══ RECORDS TO USE ══
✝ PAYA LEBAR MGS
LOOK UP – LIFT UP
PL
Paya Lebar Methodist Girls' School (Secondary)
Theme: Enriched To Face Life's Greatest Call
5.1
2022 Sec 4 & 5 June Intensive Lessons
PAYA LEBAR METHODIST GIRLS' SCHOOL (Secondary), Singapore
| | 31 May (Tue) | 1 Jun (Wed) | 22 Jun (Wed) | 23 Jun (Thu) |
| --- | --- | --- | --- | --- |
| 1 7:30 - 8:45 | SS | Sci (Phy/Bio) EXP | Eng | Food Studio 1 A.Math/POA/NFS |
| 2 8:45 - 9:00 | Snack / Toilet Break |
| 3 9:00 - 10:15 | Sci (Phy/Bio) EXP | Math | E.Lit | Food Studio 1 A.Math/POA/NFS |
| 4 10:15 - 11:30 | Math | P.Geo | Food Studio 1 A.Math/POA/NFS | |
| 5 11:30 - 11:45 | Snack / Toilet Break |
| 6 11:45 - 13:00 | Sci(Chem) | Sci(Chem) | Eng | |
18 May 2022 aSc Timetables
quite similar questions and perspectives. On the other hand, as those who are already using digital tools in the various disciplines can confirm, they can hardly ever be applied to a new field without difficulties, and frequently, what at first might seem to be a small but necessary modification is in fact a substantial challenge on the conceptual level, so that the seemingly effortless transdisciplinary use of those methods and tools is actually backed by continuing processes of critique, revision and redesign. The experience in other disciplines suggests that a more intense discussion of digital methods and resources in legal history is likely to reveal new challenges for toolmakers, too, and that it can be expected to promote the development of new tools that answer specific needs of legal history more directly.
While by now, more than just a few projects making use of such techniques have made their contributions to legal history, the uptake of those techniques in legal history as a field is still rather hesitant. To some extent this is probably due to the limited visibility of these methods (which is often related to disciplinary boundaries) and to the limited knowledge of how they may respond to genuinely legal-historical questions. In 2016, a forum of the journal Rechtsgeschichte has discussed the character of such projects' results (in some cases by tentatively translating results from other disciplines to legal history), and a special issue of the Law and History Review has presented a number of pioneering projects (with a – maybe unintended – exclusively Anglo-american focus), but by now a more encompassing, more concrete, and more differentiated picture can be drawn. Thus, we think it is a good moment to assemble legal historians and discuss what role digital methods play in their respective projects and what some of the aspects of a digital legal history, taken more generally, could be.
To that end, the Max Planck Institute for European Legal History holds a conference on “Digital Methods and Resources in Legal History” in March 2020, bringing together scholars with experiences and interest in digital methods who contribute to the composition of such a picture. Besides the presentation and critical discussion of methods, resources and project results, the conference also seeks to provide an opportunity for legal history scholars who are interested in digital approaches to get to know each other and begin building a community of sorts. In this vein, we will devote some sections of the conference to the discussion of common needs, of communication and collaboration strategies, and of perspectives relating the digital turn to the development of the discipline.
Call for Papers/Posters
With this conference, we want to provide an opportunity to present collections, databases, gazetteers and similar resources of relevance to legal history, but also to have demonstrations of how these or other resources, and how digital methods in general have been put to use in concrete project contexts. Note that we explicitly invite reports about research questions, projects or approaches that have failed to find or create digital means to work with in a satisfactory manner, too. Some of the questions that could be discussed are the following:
═══
### WHAT YOU WILL DO
Could you return every line from the entries above in which the string "Toilet" occurs?

### TASK OUTPUT
| 2 8:45 - 9:00 | Snack / Toilet Break |
| 5 11:30 - 11:45 | Snack / Toilet Break |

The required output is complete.